This is a post by guest blogger Jonathan Ezor.
The Federal Trade Commission recently announced that it was postponing the implementation of the Red Flags Rule from August 1, 2009 to November 1, 2009. In doing so, the FTC also announced a new business education initiative designed to help companies understand what the Red Flags Rule is and how and why they need to comply with it. This is probably a very good move by the FTC, considering that most firms have not even heard of the Red Flags Rule, let alone know that they will be subject to it (now) as of November 1.

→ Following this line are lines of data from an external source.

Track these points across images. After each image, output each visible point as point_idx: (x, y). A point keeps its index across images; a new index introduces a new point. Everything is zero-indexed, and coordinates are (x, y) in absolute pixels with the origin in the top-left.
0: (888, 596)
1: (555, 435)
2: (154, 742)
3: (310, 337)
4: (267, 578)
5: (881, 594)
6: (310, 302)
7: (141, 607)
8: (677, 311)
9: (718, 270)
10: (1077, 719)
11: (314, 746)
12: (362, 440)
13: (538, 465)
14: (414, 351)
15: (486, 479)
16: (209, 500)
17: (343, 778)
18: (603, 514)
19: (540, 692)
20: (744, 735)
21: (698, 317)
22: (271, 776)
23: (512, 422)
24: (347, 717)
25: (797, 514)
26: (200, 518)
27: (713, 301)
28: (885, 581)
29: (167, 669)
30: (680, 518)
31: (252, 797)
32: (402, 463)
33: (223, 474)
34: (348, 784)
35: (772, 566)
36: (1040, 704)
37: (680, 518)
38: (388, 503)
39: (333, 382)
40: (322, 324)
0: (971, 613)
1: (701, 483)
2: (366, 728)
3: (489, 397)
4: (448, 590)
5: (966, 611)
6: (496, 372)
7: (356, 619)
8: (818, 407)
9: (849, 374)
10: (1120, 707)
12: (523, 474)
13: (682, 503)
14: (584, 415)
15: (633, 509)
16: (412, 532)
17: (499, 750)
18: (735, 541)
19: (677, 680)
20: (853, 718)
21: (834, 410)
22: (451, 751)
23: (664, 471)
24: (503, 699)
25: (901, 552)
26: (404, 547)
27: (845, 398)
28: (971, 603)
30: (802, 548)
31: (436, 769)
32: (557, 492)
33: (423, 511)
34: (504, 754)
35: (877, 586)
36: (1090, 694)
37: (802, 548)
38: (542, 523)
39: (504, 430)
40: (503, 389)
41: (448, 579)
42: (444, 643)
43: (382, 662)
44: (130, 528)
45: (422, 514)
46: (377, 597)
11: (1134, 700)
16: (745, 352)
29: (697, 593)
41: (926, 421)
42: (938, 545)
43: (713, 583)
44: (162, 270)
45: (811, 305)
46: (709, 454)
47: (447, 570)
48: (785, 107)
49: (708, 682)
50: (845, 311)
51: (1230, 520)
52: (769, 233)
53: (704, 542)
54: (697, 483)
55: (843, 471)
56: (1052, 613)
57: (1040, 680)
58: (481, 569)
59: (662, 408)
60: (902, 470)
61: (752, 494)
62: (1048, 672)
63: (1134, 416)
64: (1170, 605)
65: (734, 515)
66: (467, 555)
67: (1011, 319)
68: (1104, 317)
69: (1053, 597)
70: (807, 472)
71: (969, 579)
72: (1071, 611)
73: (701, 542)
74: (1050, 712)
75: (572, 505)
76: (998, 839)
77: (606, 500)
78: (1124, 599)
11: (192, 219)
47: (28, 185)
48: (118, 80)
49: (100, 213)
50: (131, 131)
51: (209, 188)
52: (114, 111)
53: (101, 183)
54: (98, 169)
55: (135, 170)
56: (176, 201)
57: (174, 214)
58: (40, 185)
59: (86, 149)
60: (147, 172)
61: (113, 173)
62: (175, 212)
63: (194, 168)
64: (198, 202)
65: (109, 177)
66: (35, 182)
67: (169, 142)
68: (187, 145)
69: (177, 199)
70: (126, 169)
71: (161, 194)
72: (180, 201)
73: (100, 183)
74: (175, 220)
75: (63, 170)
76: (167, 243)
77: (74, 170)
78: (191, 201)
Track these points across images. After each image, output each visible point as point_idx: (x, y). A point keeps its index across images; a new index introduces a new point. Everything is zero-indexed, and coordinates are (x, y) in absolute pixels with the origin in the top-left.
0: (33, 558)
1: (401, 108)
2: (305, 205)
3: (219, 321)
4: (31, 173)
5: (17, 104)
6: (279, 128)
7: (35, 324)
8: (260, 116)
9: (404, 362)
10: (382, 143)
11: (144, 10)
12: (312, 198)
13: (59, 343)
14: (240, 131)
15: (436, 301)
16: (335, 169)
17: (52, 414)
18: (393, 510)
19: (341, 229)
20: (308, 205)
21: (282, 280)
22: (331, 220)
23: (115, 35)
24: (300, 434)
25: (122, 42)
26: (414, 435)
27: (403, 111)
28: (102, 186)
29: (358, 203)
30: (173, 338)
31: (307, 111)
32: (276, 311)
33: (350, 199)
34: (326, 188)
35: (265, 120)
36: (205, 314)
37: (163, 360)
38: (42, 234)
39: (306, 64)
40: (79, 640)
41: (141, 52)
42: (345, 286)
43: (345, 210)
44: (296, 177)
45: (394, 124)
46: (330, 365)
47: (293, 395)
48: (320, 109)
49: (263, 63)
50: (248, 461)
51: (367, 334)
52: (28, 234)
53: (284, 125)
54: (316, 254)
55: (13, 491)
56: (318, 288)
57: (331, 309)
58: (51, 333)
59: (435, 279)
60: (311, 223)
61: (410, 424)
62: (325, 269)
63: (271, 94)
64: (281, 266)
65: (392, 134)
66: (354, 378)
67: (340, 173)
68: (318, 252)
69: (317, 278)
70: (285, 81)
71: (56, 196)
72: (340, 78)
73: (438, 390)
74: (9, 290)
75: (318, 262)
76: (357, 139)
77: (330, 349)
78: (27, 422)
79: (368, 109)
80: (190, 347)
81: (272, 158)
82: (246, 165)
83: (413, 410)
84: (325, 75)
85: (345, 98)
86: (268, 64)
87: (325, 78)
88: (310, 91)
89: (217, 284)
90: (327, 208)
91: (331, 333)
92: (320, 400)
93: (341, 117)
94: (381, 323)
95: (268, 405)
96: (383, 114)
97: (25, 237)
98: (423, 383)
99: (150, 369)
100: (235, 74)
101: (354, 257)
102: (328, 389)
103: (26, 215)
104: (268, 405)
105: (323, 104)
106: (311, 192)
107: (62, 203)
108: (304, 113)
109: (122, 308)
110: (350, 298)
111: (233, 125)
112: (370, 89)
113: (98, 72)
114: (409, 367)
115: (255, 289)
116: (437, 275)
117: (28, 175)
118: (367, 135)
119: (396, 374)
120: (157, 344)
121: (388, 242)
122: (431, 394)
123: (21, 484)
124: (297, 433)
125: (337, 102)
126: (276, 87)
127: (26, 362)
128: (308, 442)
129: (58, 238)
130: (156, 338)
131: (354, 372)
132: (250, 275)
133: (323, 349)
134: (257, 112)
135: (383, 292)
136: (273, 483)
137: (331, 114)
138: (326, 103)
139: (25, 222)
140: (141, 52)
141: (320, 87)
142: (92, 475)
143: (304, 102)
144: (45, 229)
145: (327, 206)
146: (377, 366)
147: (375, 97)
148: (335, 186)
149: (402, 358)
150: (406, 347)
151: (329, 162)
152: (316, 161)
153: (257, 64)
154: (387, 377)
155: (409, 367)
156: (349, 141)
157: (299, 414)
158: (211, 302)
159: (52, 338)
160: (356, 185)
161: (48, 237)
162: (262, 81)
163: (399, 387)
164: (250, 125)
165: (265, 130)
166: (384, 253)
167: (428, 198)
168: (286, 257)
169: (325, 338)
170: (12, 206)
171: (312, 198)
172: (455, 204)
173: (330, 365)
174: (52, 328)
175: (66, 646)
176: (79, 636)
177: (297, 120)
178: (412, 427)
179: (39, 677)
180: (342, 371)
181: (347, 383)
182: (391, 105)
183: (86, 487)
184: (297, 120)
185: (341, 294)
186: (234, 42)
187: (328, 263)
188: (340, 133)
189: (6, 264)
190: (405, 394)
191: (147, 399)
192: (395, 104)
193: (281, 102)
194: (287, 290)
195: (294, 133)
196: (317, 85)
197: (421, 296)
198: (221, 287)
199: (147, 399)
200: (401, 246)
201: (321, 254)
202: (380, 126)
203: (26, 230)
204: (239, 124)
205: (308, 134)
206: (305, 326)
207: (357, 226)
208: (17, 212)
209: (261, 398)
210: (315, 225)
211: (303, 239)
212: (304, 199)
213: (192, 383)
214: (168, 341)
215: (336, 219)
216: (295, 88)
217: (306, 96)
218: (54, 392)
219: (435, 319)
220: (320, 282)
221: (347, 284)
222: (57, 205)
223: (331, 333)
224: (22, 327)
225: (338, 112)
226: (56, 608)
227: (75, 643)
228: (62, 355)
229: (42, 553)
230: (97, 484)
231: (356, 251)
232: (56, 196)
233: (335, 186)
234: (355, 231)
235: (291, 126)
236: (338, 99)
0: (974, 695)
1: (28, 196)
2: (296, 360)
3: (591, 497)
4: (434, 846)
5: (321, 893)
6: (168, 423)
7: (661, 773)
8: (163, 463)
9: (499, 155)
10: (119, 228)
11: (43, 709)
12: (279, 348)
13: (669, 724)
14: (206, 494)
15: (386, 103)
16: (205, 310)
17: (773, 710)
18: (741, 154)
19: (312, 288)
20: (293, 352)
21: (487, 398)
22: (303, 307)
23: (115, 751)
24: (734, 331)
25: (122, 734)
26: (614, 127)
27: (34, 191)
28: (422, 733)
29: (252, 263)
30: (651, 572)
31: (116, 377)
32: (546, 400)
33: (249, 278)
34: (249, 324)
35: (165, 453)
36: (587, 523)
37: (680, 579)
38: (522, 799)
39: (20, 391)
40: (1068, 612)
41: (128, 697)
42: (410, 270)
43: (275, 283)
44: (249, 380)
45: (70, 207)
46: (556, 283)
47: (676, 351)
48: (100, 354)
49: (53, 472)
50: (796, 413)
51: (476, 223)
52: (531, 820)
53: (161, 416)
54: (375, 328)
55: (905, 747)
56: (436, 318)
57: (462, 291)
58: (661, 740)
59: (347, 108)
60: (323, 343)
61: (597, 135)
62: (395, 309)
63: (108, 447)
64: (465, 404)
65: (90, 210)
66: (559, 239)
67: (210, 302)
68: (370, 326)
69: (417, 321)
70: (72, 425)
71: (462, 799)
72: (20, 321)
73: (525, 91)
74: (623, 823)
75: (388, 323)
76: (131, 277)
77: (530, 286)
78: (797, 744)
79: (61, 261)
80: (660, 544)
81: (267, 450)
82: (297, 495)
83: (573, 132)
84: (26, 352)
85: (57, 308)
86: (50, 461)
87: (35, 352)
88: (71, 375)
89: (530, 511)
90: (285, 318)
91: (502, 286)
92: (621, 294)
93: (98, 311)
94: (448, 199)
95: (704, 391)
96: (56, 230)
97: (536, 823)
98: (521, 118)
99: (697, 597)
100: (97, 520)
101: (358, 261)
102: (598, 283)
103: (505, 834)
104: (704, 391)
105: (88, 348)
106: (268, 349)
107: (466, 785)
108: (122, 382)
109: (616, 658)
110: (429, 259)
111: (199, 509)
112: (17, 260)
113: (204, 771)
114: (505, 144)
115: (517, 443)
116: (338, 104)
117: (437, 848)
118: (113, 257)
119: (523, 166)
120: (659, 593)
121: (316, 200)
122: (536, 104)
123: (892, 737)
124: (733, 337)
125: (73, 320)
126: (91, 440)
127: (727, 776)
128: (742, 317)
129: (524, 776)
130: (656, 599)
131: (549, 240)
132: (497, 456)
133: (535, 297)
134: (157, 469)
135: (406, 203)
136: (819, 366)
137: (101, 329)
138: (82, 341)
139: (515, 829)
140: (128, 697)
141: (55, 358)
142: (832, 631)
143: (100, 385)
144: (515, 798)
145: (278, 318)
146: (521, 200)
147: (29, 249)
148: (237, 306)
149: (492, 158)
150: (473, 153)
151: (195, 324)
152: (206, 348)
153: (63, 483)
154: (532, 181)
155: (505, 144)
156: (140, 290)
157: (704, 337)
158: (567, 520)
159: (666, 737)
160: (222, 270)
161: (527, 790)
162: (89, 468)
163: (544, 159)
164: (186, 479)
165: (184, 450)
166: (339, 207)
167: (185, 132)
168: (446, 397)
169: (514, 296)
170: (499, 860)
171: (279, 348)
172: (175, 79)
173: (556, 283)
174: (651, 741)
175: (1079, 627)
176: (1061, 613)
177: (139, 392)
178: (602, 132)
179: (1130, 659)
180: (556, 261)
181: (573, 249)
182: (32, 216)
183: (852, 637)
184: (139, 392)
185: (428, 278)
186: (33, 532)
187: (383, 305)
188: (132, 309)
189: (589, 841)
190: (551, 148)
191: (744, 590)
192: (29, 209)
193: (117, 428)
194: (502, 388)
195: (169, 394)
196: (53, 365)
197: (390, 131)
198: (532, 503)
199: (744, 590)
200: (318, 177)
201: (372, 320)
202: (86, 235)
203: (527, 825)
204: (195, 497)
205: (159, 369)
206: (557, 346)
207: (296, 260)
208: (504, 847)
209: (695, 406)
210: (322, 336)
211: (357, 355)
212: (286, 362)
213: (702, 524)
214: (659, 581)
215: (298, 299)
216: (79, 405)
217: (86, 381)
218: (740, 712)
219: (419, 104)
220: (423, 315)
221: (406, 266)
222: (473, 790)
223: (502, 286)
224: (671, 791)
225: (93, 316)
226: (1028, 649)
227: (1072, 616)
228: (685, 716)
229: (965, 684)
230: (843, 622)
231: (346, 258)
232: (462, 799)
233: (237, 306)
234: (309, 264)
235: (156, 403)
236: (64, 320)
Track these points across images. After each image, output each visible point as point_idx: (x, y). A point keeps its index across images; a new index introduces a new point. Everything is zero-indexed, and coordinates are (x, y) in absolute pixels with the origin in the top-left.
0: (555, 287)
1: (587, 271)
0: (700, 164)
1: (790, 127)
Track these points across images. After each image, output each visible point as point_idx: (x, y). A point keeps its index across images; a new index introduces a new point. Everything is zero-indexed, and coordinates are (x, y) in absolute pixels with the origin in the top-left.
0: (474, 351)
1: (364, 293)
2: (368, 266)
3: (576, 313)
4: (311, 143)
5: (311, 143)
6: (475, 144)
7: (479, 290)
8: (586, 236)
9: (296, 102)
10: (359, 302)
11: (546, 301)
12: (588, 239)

In case you haven’t heard of it, the Red Flags Rule was drafted by the FTC in response to the growing number of identity theft and data breach incidents, many involving thousands or even millions of consumer records. Rather than simply issuing guidance on what to do when a data breach occurs, the FTC now requires companies that may be at risk of data breaches and identity theft to proactively examine, identify and deal with the risk factors they face. The rule itself obligates financial institutions and any other creditor that holds a consumer account to “develop and implement an Identity Theft Prevention Program” with policies and procedures to help reduce identity theft. What makes this rule so challenging, however, is that unlike other rules relating to financial institutions (such as the Gramm-Leach-Bliley privacy rules), the Red Flags Rule applies to any firm that maintains an ongoing account through which a consumer is charged. As the FTC itself says:
The Rule applies to creditors and financial institutions. Federal law defines a creditor to be: any entity that regularly extends, renews, or continues credit; any entity that regularly arranges for the extension, renewal, or continuation of credit; or any assignee of an original creditor who is involved in the decision to extend, renew, or continue credit. Accepting credit cards as a form of payment does not, in and of itself, make an entity a creditor. Some examples of creditors are finance companies, automobile dealers, mortgage brokers, utility companies, telecommunications companies, and non-profit and government entities that defer payment for goods or services. Financial institutions include entities that offer accounts that enable consumers to write checks or to make payments to third parties through other means, such as other negotiable instruments or telephone transfers.
The rule was actually published back on October 31, 2007 and became effective on January 1, 2008, but its implementation date (after which companies would be responsible for complying) has been repeatedly delayed, from November 1, 2008 to May 1, 2009, then August 1, and now November 1. At this point, one cannot assume that the FTC will further delay implementation, meaning that if your business or organization may be subject to the rule, you need to begin working on compliance now if you have not already done so.
The best place to start for information on the Red Flags Rule is the FTC’s own Web site, http://www.ftc.gov/redflagsrule. There, you will find a guide for businesses discussing the Red Flags Rule, including how to determine if your business or organization is subject to it. You may also want to seek out others in your industry, whether through trade associations or publications, in order to share information and best practices. Ultimately, though, whether the Red Flags Rule begins on November 1 or later, it is coming, and many firms and organizations will find themselves out of compliance if they don’t begin working on it now.
Jonathan I. Ezor is the director of the Touro Law Center Institute for Business, Law and Technology, and an assistant professor of law and technology. He also serves as special counsel to The Lustigman Firm, a marketing and advertising law firm based in Manhattan. A technology attorney for more than 15 years, Ezor has represented advertising agencies, software developers, banks, retailers, and Internet service providers, and has been in-house counsel to an online retailer, an Internet-based document printing firm, and a multinational Web and software development company.